Pour cette production, le texte est pris comme matière de base qui peut se voir (et se voit!) modifié, d'abord pour accommoder la distribution en terme de personnages masculins et féminins, revu et corrigé pour lier des situations, des gestes, réécrit pour réintégré des répliques chantées (chose commune dans les vaudevilles). Au final, L'Affaire de la rue Lourcine, version Théâtre 100 Masques, ne sera pas de mais d'après Labiche, la partie originale couvrant peut-être 75-80% de l'oeuvre scénique.

D'ailleurs, dans la même veine, il me faudrait retrouver la source de cette citation qui me convient fort bien et que j'endosse: je ne joue pas un texte je joue avec un texte.

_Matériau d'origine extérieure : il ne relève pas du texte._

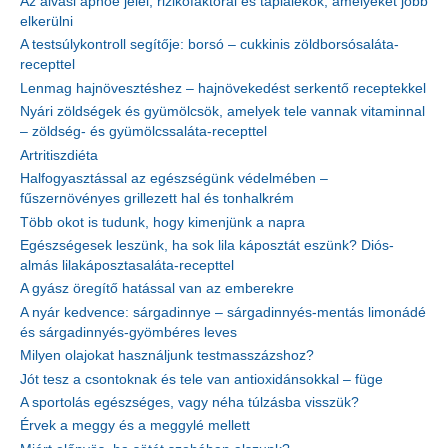
Az alvási apnoé jelei, rizikófaktorai és táplálékok, amelyeket jobb
elkerülni
A testsúlykontroll segítője: borsó – cukkinis zöldborsósaláta-
recepttel
Lenmag hajnövesztéshez – hajnövekedést serkentő receptekkel
Nyári zöldségek és gyümölcsök, amelyek tele vannak vitaminnal
– zöldség- és gyümölcssaláta-recepttel
Artritiszdiéta
Halfogyasztással az egészségünk védelmében –
fűszernövényes grillezett hal és tonhalkrém
Több okot is tudunk, hogy kimenjünk a napra
Egészségesek leszünk, ha sok lila káposztát eszünk? Diós-
almás lilakáposztasaláta-recepttel
A gyász öregítő hatással van az emberekre
A nyár kedvence: sárgadinnye – sárgadinnyés-mentás limonádé
és sárgadinnyés-gyömbéres leves
Milyen olajokat használjunk testmasszázshoz?
Jót tesz a csontoknak és tele van antioxidánsokkal – füge
A sportolás egészséges, vagy néha túlzásba visszük?
Érvek a meggy és a meggylé mellett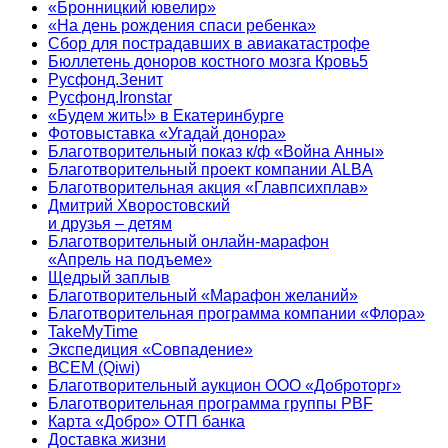
«Бронницкий ювелир»
«На день рождения спаси ребенка»
Сбор для пострадавших в авиакатастрофе
Бюллетень доноров костного мозга Кровь5
Русфонд.Зенит
Русфонд.Ironstar
«Будем жить!» в Екатеринбурге
Фотовыставка «Угадай донора»
Благотворительный показ к/ф «Война Анны»
Благотворительный проект компании ALBA
Благотворительная акция «Главпсихплав»
Дмитрий Хворостовский
и друзья – детям
Благотворительный онлайн‑марафон
«Апрель на подъеме»
Щедрый заплыв
Благотворительный «Марафон желаний»
Благотворительная программа компании «Флора»
TakeMyTime
Экспедиция «Совпадение»
ВСЕМ (Qiwi)
Благотворительный аукцион ООО «Доброторг»
Благотворительная программа группы PBF
Карта «Добро» ОТП банка
Доставка жизни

Maintenant, il nous faudra nous concentrer sur toute la recherche esthétique de cette production: scénographie, costumes, lumières, accessoires.

vendredi 6 mai 2011

Tautologie

La théâtralité ne peut se penser hors d'elle-même!
L'envers de la théâtralité
n'est encore que de la théâtralité.

Patrice Pavis, Vers une théorie de la pratique théâtrale

jeudi 5 mai 2011

Le texte comme une série de figures


Le texte théâtral (et son énonciation) se compose, si l'on se colle à la matière brute, à la partition, d'une série de figure (apparemment limitée) qui, s'agençant entre elles, créent le rythme, le sens et, au final, l'interprétation. Une série de figures comme un coffre à outils, un vocabulaire formel à maîtriser pour faire des combinaisons nouvelles, des complémentarités, des ruptures.

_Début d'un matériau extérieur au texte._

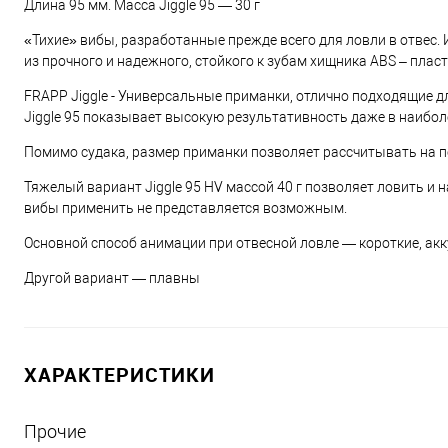
Длина 95 мм. Масса Jiggle 95 — 30 г
«Тихие» вибы, разработанные прежде всего для ловли в отвес.
из прочного и надежного, стойкого к зубам хищника ABS – плас
FRAPP Jiggle - Универсальные приманки, отлично подходящие д
Jiggle 95 показывает высокую результативность даже в наибо
Помимо судака, размер приманки позволяет рассчитывать на по
Тяжелый вариант Jiggle 95 HV массой 40 г позволяет ловить и 
вибы применить не представляется возможным.
Основной способ анимации при отвесной ловле — короткие, ак
Другой вариант — плавны
ХАРАКТЕРИСТИКИ
Прочие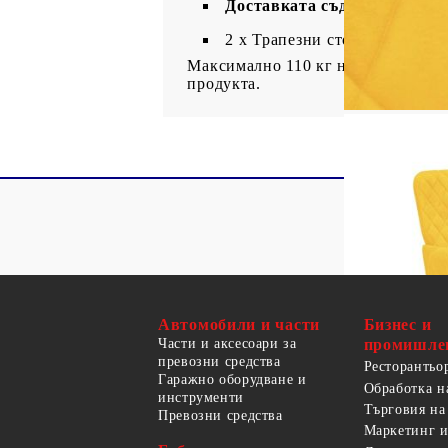
Доставката съдържа:
2 x Трапезни стола
Максимално 110 кг на седалка. Съ
продукта.
Автомобили и части
Бизнес и
Части и аксесоари за
промишле
превозни средства
Ресторантьо
Гаражно оборудване и
Обработка н
инструменти
Търговия на
Превозни средства
Маркетинг и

Dans un cadre de recherche sur la théâtralité et la performativité, il m'apparaît essentiel de les aborder l'une après l'autre, de les définir et leur donner un contour précis.

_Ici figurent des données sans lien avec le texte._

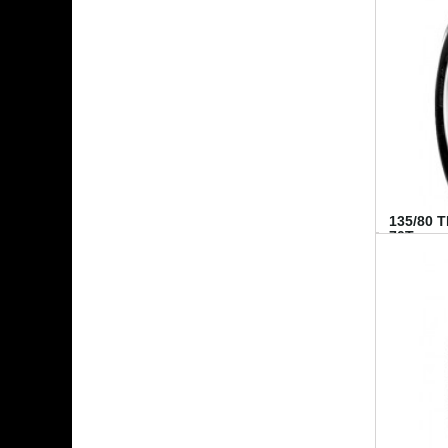
135/80 
70T...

En voici une liste (qui n'est peut-être pas exhaustive) établie par Michel Vinaver dans son ouvrage Écritures dramatiques, essais d'études de textes de théâtre paru en 1993 (pp. 901-903) aux éditions Acte-Sud:

La parole théâtrale se compose d'un nombre limité de figures textuelles répartit en quatre catégories:

1) FIGURES TEXTUELLES FONDAMENTALES S'APPLIQUANT À UNE RÉPLIQUE OU UNE PARTIE DE RÉPLIQUE: attaque, défense, riposte, esquive, mouvement-vers

2) AUTRES FIGURES TEXTUELLES S'APPLIQUANT À UNE RÉPLIQUE OU À UNE PARTIE DE RÉPLIQUE : monologue, récit, plaidoyer, profession de foi, annonce, citation, soliloque, adresse, discours composites

3) FIGURES TEXTUELLES S'APPLIQUANT À UN ENSEMBLE DE RÉPLIQUES: duel, duo, chœur, polyphonie

4) FIGURES TEXTUELLES RELATIONNELLES S’APPLIQUANT À UNE RÉPLIQUE DANS SA RELATION AVEC LE MATÉRIAU TEXTUEL QUI PRÉCÈDE : bouclage, effet-miroir ou écho, répétition-variation, fulgurance.


Ces figures participent à refonder le rapport au texte non pas sur la fable, l'intrigue mais sur sa forme, sa construction.